2. A prescrição de curto prazo, como é o caso, livra o consumidor do cumprimento judicial da dívida. A dívida extingue-se. Fica residualmente uma obrigação natural.
2.1. E obrigação natural é a que se “funda”, como diz a lei, “num mero dever de ordem moral ou social, cujo cumprimento não é judicialmente exigível...”
2.2. A prescrição libera, liberta o consumidor, por isso se diz que é liberatória. Extingue a dívida.
2.3. É direito do consumidor. Não se trata de aproveitamento ilícito. É ditada por razões de segurança jurídica. Que se prendem, no caso, com o equilíbrio dos orçamentos domésticos. E para punir a inacção do fornecedor. Que dispõe de seis meses para cobrar voluntariamente ou propor a acção de dívida ou requerer a respectiva injunção.
3. Para além da prescrição, importa referir ainda a figura da caducidade do direito do recebimento da diferença do preço (caso se facture menos que o consumido e se entenda recuperar, mais tarde, a diferença) que é também de 6 meses (Lei 23/96: n.º 2 do artigo 10.º)
4. Independentemente destas duas figuras, a lei prevê inteligentemente que “ o prazo para a propositura da acção ou da injunção é de seis meses”. Ou seja, institui aqui a figura da “caducidade do direito de acção”.
5. Ora, a acção (ou a injunção) cai se proposta (ou requerida) para além dos seis meses do fornecimento do produto ou serviço.
6. E a caducidade do direito de acção ou de injunção é, neste passo, de conhecimento oficioso, isto é, deve o tribunal conhecê-la sem necessidade de invocação pelo interessado, pela conjugação de dois dispositivos da lei (Lei 23/96: art.ºs 10.º e 13.º).
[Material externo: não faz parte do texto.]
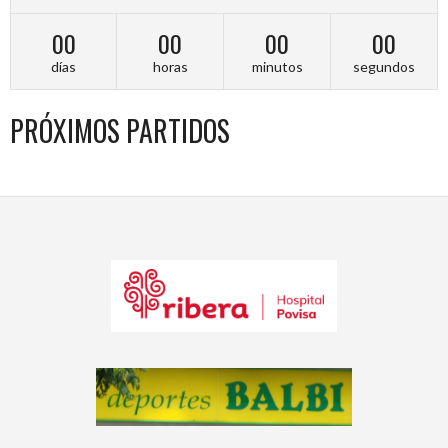
00
00
00
00
días
horas
minutos
segundos
PRÓXIMOS PARTIDOS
7. Se, proposta a acção (ou requerido o procedimento de injunção) mais de 6 meses após a prestação do serviço, o tribunal reconhece que a acção caiu, não pode naturalmente prosseguir, o que faz com que a prescrição deixe de ser invocada (porque só o seria na contestação – a peça do processo em que o demandado deduz a sua defesa).
8. Sendo , em bom rigor, de conhecimento oficioso, a CADUCIDADE DO DIREITO DE ACÇÃO como que “absorve” a prescrição que, a não ser invocada, nem mesmo assim deixará de produzir os seus efeitos (ou seja, os da inexigibilidade judicial da dívida, limpando-a de todo, com o que se disse acerca da tal “obrigação natural”).
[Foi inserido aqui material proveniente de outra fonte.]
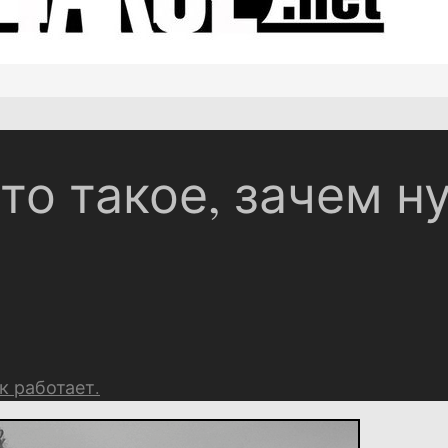
то такое, зачем н
к работает.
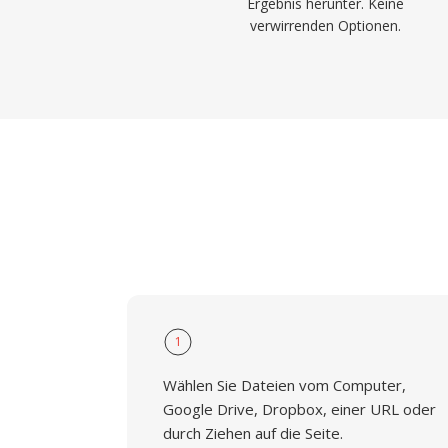
Ergebnis herunter. Keine
verwirrenden Optionen.
1
Wählen Sie Dateien vom Computer,
Google Drive, Dropbox, einer URL oder
durch Ziehen auf die Seite.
9. Perante a iminência da exigência de pagamento de uma dívida prescrita, restará, em tais casos, aos consumidores, uma vez interpelados, instaurar, entretanto, uma acção de simples apreciação negativa nos tribunais arbitrais, a fim de barrar as acções ou injunções que os fornecedores, por si só ou por interposição dos cobradores de fraque, venham a instaurar ou requerer.
10. Se o consumidor se recusar a pagar uma qualquer factura por ter invocado, a justo título, a prescrição, não pode daí advir qualquer desvantagem, nomeadamente:
. nova exigência de pagamento;
. suspensão do serviço;
. extinção do contrato;
. exigência de caução ou outras garantias para poder continuar a processar-se o fornecimento ou a prestação de serviço;
. recusa de celebração de um outro contrato…
11. É vedado ao fornecedor retaliar, como, ao invés, parece estar a acontecer entre nós, cabendo, na circunstância ao consumidor, sempre que tal aconteça, requerer uma indemnização, tanto pelos prejuízos materiais como materiais que a situação lhe venha a acarretar, no tribunal arbitral de conflitos de consumo a que recorra.
EM CONCLUSÃO:
1. Decorridos seis meses sobre a regular remessa das facturas que correspondem ao período dentro do qual o fornecimento se processa, prescrevem as dívidas da água como dos demais serviços públicos essenciais, em que a água naturalmente se conta.
2. Subsiste uma residual obrigação natural, por não poder ser judicialmente exigível a dívida prescrita.
3. A remessa de facturas com dívidas prescritas, sem mais, como se s dívidas fossem judicialmente exigíveis, constitui acto de patente má-fé, proibido por lei e susceptível de impor uma indemnização ao consumidores pelos danos daí decorrentes.
Eis o que se nos oferece dizer, salvo opinião mais abalizada em contrário.